◆ Collected data
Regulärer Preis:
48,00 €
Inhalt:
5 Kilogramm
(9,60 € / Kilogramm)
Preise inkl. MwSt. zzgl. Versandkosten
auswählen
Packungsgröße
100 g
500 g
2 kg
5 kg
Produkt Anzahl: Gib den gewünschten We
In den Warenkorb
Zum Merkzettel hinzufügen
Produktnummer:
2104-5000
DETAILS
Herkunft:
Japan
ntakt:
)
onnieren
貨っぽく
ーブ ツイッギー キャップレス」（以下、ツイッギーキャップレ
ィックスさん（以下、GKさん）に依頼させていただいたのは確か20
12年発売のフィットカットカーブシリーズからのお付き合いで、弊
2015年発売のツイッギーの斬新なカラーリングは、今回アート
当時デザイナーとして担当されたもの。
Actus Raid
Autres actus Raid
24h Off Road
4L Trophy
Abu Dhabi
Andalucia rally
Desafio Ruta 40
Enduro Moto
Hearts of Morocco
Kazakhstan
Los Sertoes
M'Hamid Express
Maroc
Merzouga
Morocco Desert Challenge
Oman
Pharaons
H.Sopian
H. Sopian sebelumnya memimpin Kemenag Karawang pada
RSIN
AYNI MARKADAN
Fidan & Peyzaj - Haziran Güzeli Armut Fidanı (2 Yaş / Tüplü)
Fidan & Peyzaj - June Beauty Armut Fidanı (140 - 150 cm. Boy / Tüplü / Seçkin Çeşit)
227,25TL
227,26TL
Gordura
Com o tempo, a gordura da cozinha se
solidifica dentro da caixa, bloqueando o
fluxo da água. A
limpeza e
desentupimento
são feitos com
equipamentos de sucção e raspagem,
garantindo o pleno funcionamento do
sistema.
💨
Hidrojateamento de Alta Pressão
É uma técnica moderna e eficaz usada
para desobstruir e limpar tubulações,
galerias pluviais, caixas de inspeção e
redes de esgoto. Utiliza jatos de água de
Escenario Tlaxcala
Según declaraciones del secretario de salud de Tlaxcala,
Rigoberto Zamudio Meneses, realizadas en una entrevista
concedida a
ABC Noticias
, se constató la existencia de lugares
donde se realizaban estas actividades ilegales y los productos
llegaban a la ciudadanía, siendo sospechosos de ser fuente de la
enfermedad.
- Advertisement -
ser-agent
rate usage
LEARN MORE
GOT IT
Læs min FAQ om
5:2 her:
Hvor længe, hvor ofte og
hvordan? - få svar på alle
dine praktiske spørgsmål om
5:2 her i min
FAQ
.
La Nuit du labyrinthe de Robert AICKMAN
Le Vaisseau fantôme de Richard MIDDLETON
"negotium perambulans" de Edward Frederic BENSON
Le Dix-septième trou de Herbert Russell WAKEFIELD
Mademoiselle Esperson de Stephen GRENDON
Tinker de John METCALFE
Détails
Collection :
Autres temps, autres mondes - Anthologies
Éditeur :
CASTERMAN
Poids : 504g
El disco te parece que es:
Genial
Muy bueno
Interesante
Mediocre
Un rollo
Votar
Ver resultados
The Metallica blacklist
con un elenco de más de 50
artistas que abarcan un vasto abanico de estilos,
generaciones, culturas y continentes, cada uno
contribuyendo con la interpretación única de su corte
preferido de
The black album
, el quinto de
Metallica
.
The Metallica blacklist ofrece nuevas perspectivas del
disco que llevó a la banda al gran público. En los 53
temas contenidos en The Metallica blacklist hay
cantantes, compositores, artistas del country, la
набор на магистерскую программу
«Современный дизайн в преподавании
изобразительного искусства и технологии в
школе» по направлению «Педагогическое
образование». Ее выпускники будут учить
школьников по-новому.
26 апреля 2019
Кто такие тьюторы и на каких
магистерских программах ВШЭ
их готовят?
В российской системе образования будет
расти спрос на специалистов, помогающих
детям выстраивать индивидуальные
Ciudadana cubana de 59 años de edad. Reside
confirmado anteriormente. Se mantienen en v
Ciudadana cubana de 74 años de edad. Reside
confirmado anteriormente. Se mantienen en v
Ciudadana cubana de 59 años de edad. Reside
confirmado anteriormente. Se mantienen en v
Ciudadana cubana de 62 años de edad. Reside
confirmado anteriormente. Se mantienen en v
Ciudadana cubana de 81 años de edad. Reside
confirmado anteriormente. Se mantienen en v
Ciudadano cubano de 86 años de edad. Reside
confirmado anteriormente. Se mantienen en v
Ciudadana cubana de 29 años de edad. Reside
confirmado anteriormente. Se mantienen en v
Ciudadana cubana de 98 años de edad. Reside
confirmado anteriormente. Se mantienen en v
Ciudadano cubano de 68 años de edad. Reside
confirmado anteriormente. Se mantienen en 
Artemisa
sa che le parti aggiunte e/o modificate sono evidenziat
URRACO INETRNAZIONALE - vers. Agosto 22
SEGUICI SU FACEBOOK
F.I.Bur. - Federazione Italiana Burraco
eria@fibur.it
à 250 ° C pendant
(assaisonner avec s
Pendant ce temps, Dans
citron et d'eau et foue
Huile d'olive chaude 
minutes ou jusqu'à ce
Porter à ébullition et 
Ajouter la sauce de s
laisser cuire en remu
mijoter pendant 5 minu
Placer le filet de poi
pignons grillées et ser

◆ Problem details
Please edit every row, replacing "Kilogramm" with "kg" and leaving the rest unchanged.

◆ Expected answer
Regulärer Preis:
48,00 €
Inhalt:
5 kg
(9,60 € / kg)
Preise inkl. MwSt. zzgl. Versandkosten
auswählen
Packungsgröße
100 g
500 g
2 kg
5 kg
Produkt Anzahl: Gib den gewünschten We
In den Warenkorb
Zum Merkzettel hinzufügen
Produktnummer:
2104-5000
DETAILS
Herkunft:
Japan
ntakt:
)
onnieren
貨っぽく
ーブ ツイッギー キャップレス」（以下、ツイッギーキャップレ
ィックスさん（以下、GKさん）に依頼させていただいたのは確か20
12年発売のフィットカットカーブシリーズからのお付き合いで、弊
2015年発売のツイッギーの斬新なカラーリングは、今回アート
当時デザイナーとして担当されたもの。
Actus Raid
Autres actus Raid
24h Off Road
4L Trophy
Abu Dhabi
Andalucia rally
Desafio Ruta 40
Enduro Moto
Hearts of Morocco
Kazakhstan
Los Sertoes
M'Hamid Express
Maroc
Merzouga
Morocco Desert Challenge
Oman
Pharaons
H.Sopian
H. Sopian sebelumnya memimpin Kemenag Karawang pada
RSIN
AYNI MARKADAN
Fidan & Peyzaj - Haziran Güzeli Armut Fidanı (2 Yaş / Tüplü)
Fidan & Peyzaj - June Beauty Armut Fidanı (140 - 150 cm. Boy / Tüplü / Seçkin Çeşit)
227,25TL
227,26TL
Gordura
Com o tempo, a gordura da cozinha se
solidifica dentro da caixa, bloqueando o
fluxo da água. A
limpeza e
desentupimento
são feitos com
equipamentos de sucção e raspagem,
garantindo o pleno funcionamento do
sistema.
💨
Hidrojateamento de Alta Pressão
É uma técnica moderna e eficaz usada
para desobstruir e limpar tubulações,
galerias pluviais, caixas de inspeção e
redes de esgoto. Utiliza jatos de água de
Escenario Tlaxcala
Según declaraciones del secretario de salud de Tlaxcala,
Rigoberto Zamudio Meneses, realizadas en una entrevista
concedida a
ABC Noticias
, se constató la existencia de lugares
donde se realizaban estas actividades ilegales y los productos
llegaban a la ciudadanía, siendo sospechosos de ser fuente de la
enfermedad.
- Advertisement -
ser-agent
rate usage
LEARN MORE
GOT IT
Læs min FAQ om
5:2 her:
Hvor længe, hvor ofte og
hvordan? - få svar på alle
dine praktiske spørgsmål om
5:2 her i min
FAQ
.
La Nuit du labyrinthe de Robert AICKMAN
Le Vaisseau fantôme de Richard MIDDLETON
"negotium perambulans" de Edward Frederic BENSON
Le Dix-septième trou de Herbert Russell WAKEFIELD
Mademoiselle Esperson de Stephen GRENDON
Tinker de John METCALFE
Détails
Collection :
Autres temps, autres mondes - Anthologies
Éditeur :
CASTERMAN
Poids : 504g
El disco te parece que es:
Genial
Muy bueno
Interesante
Mediocre
Un rollo
Votar
Ver resultados
The Metallica blacklist
con un elenco de más de 50
artistas que abarcan un vasto abanico de estilos,
generaciones, culturas y continentes, cada uno
contribuyendo con la interpretación única de su corte
preferido de
The black album
, el quinto de
Metallica
.
The Metallica blacklist ofrece nuevas perspectivas del
disco que llevó a la banda al gran público. En los 53
temas contenidos en The Metallica blacklist hay
cantantes, compositores, artistas del country, la
набор на магистерскую программу
«Современный дизайн в преподавании
изобразительного искусства и технологии в
школе» по направлению «Педагогическое
образование». Ее выпускники будут учить
школьников по-новому.
26 апреля 2019
Кто такие тьюторы и на каких
магистерских программах ВШЭ
их готовят?
В российской системе образования будет
расти спрос на специалистов, помогающих
детям выстраивать индивидуальные
Ciudadana cubana de 59 años de edad. Reside
confirmado anteriormente. Se mantienen en v
Ciudadana cubana de 74 años de edad. Reside
confirmado anteriormente. Se mantienen en v
Ciudadana cubana de 59 años de edad. Reside
confirmado anteriormente. Se mantienen en v
Ciudadana cubana de 62 años de edad. Reside
confirmado anteriormente. Se mantienen en v
Ciudadana cubana de 81 años de edad. Reside
confirmado anteriormente. Se mantienen en v
Ciudadano cubano de 86 años de edad. Reside
confirmado anteriormente. Se mantienen en v
Ciudadana cubana de 29 años de edad. Reside
confirmado anteriormente. Se mantienen en v
Ciudadana cubana de 98 años de edad. Reside
confirmado anteriormente. Se mantienen en v
Ciudadano cubano de 68 años de edad. Reside
confirmado anteriormente. Se mantienen en 
Artemisa
sa che le parti aggiunte e/o modificate sono evidenziat
URRACO INETRNAZIONALE - vers. Agosto 22
SEGUICI SU FACEBOOK
F.I.Bur. - Federazione Italiana Burraco
eria@fibur.it
à 250 ° C pendant
(assaisonner avec s
Pendant ce temps, Dans
citron et d'eau et foue
Huile d'olive chaude 
minutes ou jusqu'à ce
Porter à ébullition et 
Ajouter la sauce de s
laisser cuire en remu
mijoter pendant 5 minu
Placer le filet de poi
pignons grillées et ser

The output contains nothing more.